Eventually, he goes to speak with his guests, and I go to fetch my son and head upstairs to my room.
Ten days after the wedding, I am summoned to the lion's den.
The study is not a masterpiece in subtle dominance.
Bookcases along three walls are filled with titles no one ever reads—law, history, tactics, the collected memoirs of men who died thinking they were the exception.
The center is a table, long and gleaming, surrounded by eight chairs in black leather. All are occupied.
I'm escorted in by a man with shoulders like a refrigerator and the personality of a bullet.
He closes the door behind me without a word.
The meeting halts. Seven heads turn, some with open curiosity, more with the mild surprise of seeing an extinct animal shuffle into a zoo enclosure.
Konstantin is at the head of the table, laptop open, eyes already on me before I make it three paces.
"Good," he says. "She's here. Sit, please. "
I do, pulling the chair out with the dignity of a chess queen being forced to play checkers.
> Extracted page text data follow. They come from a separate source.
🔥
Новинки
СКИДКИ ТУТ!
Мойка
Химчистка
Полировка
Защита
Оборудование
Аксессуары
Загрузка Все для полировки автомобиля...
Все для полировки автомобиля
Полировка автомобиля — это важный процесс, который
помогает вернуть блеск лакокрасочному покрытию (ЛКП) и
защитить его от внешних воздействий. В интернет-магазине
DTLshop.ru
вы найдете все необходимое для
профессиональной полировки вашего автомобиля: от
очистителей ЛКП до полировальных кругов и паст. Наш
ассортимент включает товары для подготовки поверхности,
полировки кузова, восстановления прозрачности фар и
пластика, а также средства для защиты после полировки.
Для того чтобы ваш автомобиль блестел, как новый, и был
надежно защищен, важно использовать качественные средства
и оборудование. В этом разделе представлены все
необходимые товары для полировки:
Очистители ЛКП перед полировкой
My place is between Sokolov and Orlov. In the time that I've spent here, I've familiarized myself with Konstantin's best men.
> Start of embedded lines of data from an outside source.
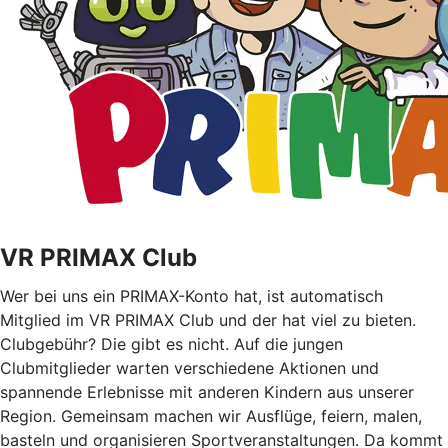
VR PRIMAX Club
Wer bei uns ein PRIMAX-Konto hat, ist automatisch
Mitglied im VR PRIMAX Club und der hat viel zu bieten.
Clubgebühr? Die gibt es nicht. Auf die jungen
Clubmitglieder warten verschiedene Aktionen und
spannende Erlebnisse mit anderen Kindern aus unserer
Region. Gemeinsam machen wir Ausflüge, feiern, malen,
basteln und organisieren Sportveranstaltungen. Da kommt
Both are built like tanks, but only one is smart enough to keep his mouth shut.
I nod to them. Orlov nods back politely.
Konstantin flicks a glance to Sokolov, who clears his throat. "There's chatter about the Black Sea shipment. Turks are squeezing us for another fifteen percent, and they're using the Americans as muscle." His voice is gravelly. "I've got six men in place, but if customs hits the crates?—"
"They won't," Konstantin says.
Sokolov shrugs, unconvinced. Orlov jumps in, fingers fluttering over the edge of a spreadsheet. "Payments are on track, but we're running hot in Batumi. The port master wants a side deal or he walks it to Interpol."
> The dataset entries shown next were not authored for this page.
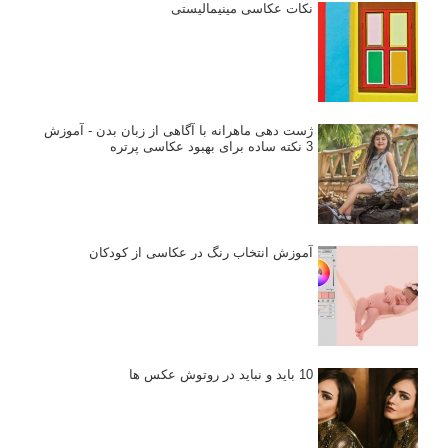
نکات عکاسی مینیمالیستی
ژست دهی ماهرانه با آگاهی از زبان بدن - آموزش
3 نکته ساده برای بهبود عکاسی پرتره
آموزش انتخاب رنگ در عکاسی از کودکان
10 باید و نباید در روتوش عکس ها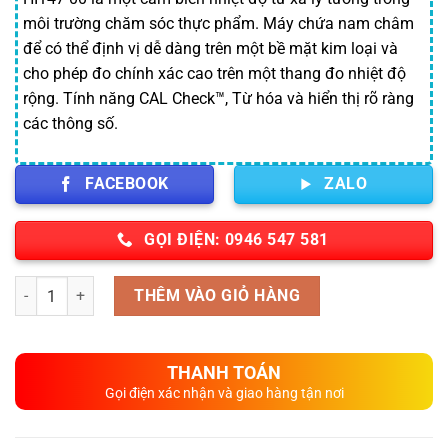
môi trường chăm sóc thực phẩm. Máy chứa nam châm
để có thể định vị dễ dàng trên một bề mặt kim loại và
cho phép đo chính xác cao trên một thang đo nhiệt độ
rộng. Tính năng CAL Check™, Từ hóa và hiển thị rõ ràng
các thông số.
FACEBOOK
ZALO
GỌI ĐIỆN: 0946 547 581
Số lượng
THÊM VÀO GIỎ HÀNG
THANH TOÁN
Gọi điện xác nhận và giao hàng tận nơi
Konstantin's gaze sharpens. "Handle it."
I wait, invisible. This is not for me. But then Konstantin closes his laptop and looks at me. The room follows, eight pairs of eyes triangulating. "Your thoughts, Zoya?"
I'm so startled I almost laugh. I don't. Instead, I take three seconds to consider the setup.
It's a test, but not just for me. I look at Sokolov, then Orlov, then back to Konstantin.
"If the Turks are using the Americans as leverage, they want deniability more than money.
Hit the port master with kompromat. Show him you can ruin him without ever firing a shot.
If that doesn't work, pay him, but not until the day before the shipment lands. Make him sweat."
Orlov smiles a little. Sokolov glances at Konstantin, then at me, clearly astounded. Konstantin looks proud. "You sound like your father."
The compliment tastes like rust, but I accept it, nonetheless. "He taught me to see pressure points."
Konstantin's lip curves. "Anything else?"
I tap the table once, a habit I picked up from Papa. "If you're worried about Interpol, use the Batumi leg to slip a ghost container onto the manifest. Something noisy enough to catch the inspectors' eyes but harmless. Let them get a win. They'll miss what's really important in the confusion."
There's a moment of silence. Then Orlov laughs. "Fuck. I like her."
Konstantin closes the file on his laptop and fixes Orlov with a look that wipes the smile off his face. For some reason, a flush climbs up my neck and settles on my cheeks.